| Tarea por realizar |
Copia sin cambios el pasaje del texto sobre las situaciones adversas que empieza en «Por esa condición» y termina en «de otros autores.».

| Fragmento de página |
------------------------------------------------
Por esa condición de inevitables, bien nos vendría exprimirles algún jugo, en vez de resignarnos a que nos amarguen, angustien o desconsuelen. He aquí la cuestión: ¿cómo aprovechar esas temporadas malas? Propongo algunas reflexiones recogidas de otros autores.
Ante las situaciones adversas las reacciones personales abarcan la gama completa de la psicología. La más frecuente, y de las más beneficiosas, es la resignación. La resignación consiste en resistir lo desfavorable con estoicismo. Pero la resignación presenta un punto débil: cubre los aconteceres diarios con una especie de paréntesis existencial para centrarse en solucionar las situaciones adversas, y así poder regresar a la vida habitual; el resto de la actividad de esos días se sortea como de puntillas. La Logoterapia (Viktor Frankl) denomina a esa postura «actitud de existencia provisional»: nos distanciamos del hoy porque vivimos pendientes de lo que viviremos después, cuando la situación desfavorable se arregle o desaparezca...
Al focalizarnos en resolver lo negativo -fastidioso-, y alejarnos de la genuina cotidianeidad, tal vez no advirtamos los menudos momentos agradables que asoman en cualquier día malo. Lo expresaba muy bellamente Tagore: «Si de noche lloráis por el sol, nunca veréis las estrellas». La noche también esconde sus encantos, encantos que no tiene el sol. Solo apreciaremos la sensación de infinitud, los horizontes serenos, el silencio seductor... si no nos embarga la obsesiva nostalgia del sol. Lo explican requetebién las personas que han superado una operación o enfermedad grave: aprendí a disfrutar los pequeños momentos; un paseo más allá del pasillo, una caricia, dormir sin molestias, salir a la calle... Consiste en disfrutar lo que toca, lo real, lo de hoy. Y ceñirse a la realidad es un criterio seguro de madurez personal.
Y otra reflexión de Lao Tse, uno de los maestros de la filosofía china: «Lo que la oruga llama fin o final el resto del mundo lo llama mariposa». En efecto, todas y cada una de las circunstancias de la vida -buenas o malas- reclaman una respuesta personal. Cada momento de la vida es una invitación a reaccionar personalmente... La respuesta puede resultar briosa o pusilánime, ajustada o alocada, recelosa o solidaria, indolente o entusiasta... Y ese conjunto de reacciones, enlazadas, construyen la personalidad y escriben la biografía.
------------------------------------------------
| Datos de origen |

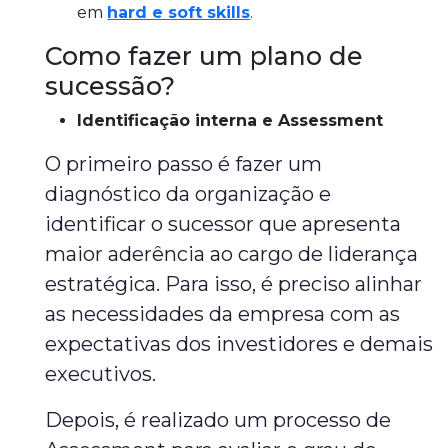
em
hard e soft skills
.
Como fazer um plano de
sucessão?
Identificação interna e Assessment
O primeiro passo é fazer um
diagnóstico da organização e
identificar o sucessor que apresenta
maior aderência ao cargo de liderança
estratégica. Para isso, é preciso alinhar
as necessidades da empresa com as
expectativas dos investidores e demais
executivos.
Depois, é realizado um processo de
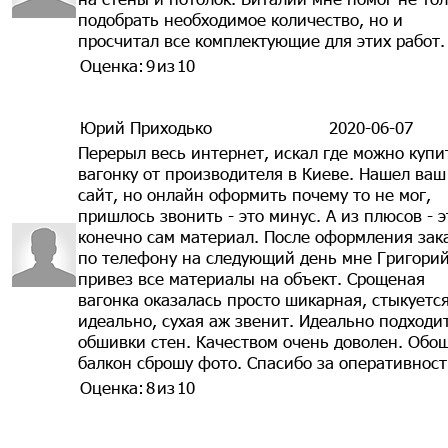
подобрать необходимое количество, но и
просчитал все комплектующие для этих работ.
Оценка:
9
из
10
Юрий Приходько
2020-06-07
Перерыл весь интернет, искал где можно купи
вагонку от производителя в Киеве. Нашел ваш
сайт, но онлайн оформить почему то не мог,
пришлось звонить - это минус. А из плюсов - э
конечно сам материал. После оформления зак
по телефону на следующий день мне Григори
привез все материалы на объект. Срощеная
вагонка оказалась просто шикарная, стыкуетс
идеально, сухая аж звенит. Идеально подходи
обшивки стен. Качеством очень доволен. Обо
балкон сброшу фото. Спасибо за оперативност
Оценка:
8
из
10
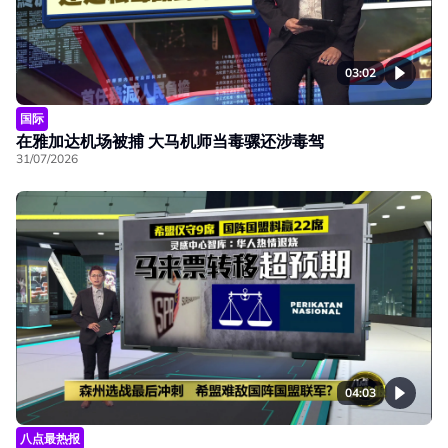
03:02
国际
在雅加达机场被捕 大马机师当毒骡还涉毒驾
31/07/2026
04:03
八点最热报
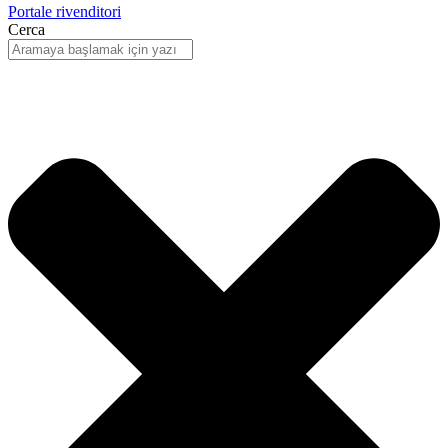
Portale rivenditori
Cerca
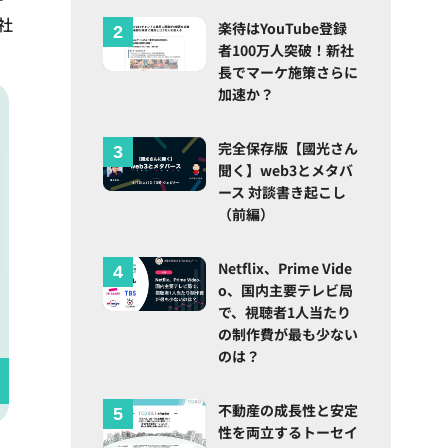
社
楽待はYouTube登録
者100万人突破！新社
長でマーケ施策さらに
加速か？
完全保存版【國光さん
聞く】web3とメタバ
ース 対談書き起こし
（前編）
Netflix、Prime Vide
o、国内主要テレビ局
で、視聴者1人当たり
の制作費が最も少ない
のは？
不動産の成長性と安定
性を両立するトーセイ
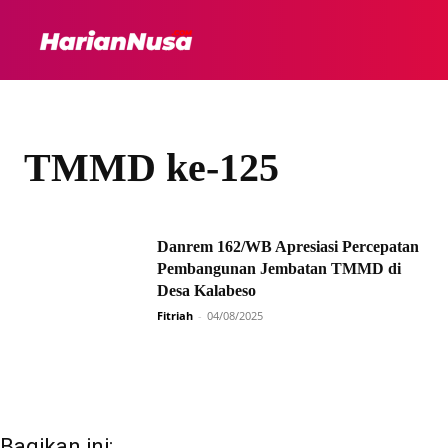
HEADLINE
INTER
TMMD ke-125
Danrem 162/WB Apresiasi Percepatan
Pembangunan Jembatan TMMD di
Desa Kalabeso
Fitriah
-
04/08/2025
Bagikan ini:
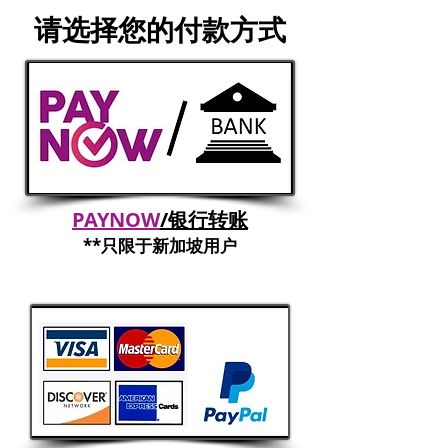
​请选择您的付款方式
PAYNOW
/银行转账
**​只限于新加坡用户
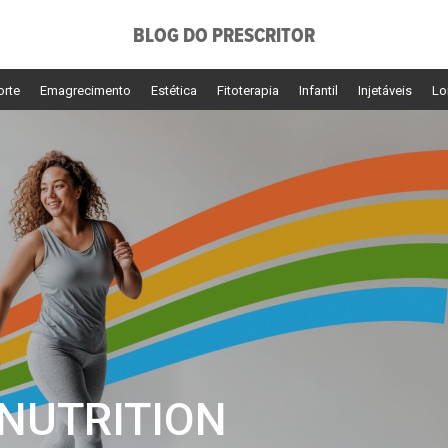
BLOG DO PRESCRITOR
orte
Emagrecimento
Estética
Fitoterapia
Infantil
Injetáveis
Lo
 NUTRITION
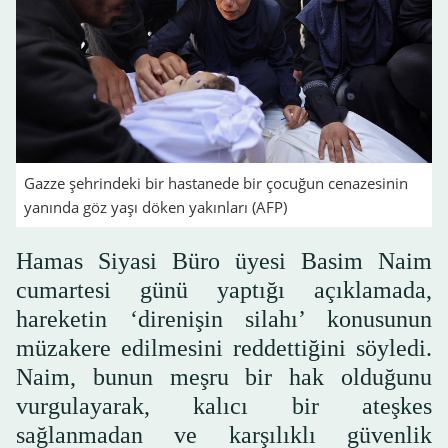
Gazze şehrindeki bir hastanede bir çocuğun cenazesinin
yanında göz yaşı döken yakınları (AFP)
Hamas Siyasi Büro üyesi Basim Naim
cumartesi günü yaptığı açıklamada,
hareketin ‘direnişin silahı’ konusunun
müzakere edilmesini reddettiğini söyledi.
Naim, bunun meşru bir hak olduğunu
vurgulayarak, kalıcı bir ateşkes
sağlanmadan ve karşılıklı güvenlik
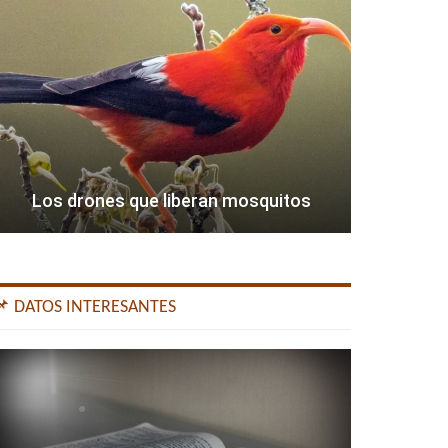
Los drones que liberan mosquitos
📌 DATOS INTERESANTES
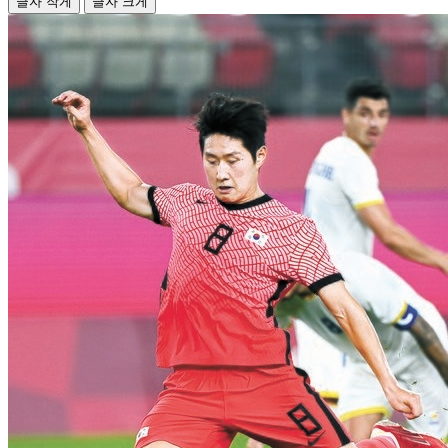
글자 작게
글자 크게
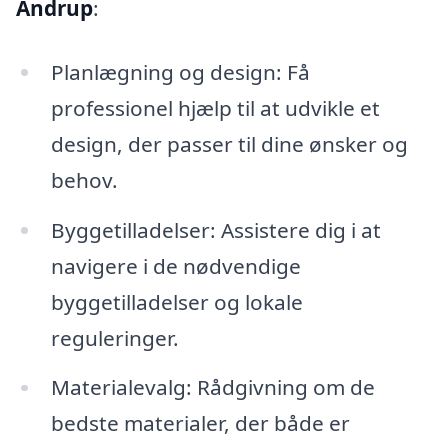
Andrup
:
Planlægning og design: Få
professionel hjælp til at udvikle et
design, der passer til dine ønsker og
behov.
Byggetilladelser: Assistere dig i at
navigere i de nødvendige
byggetilladelser og lokale
reguleringer.
Materialevalg: Rådgivning om de
bedste materialer, der både er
------------------------------------------------
| Resultado del ejercicio |
Por esa condición de inevitables, bien nos vendría exprimirles algún jugo, en vez de resignarnos a que nos amarguen, angustien o desconsuelen. He aquí la cuestión: ¿cómo aprovechar esas temporadas malas? Propongo algunas reflexiones recogidas de otros autores.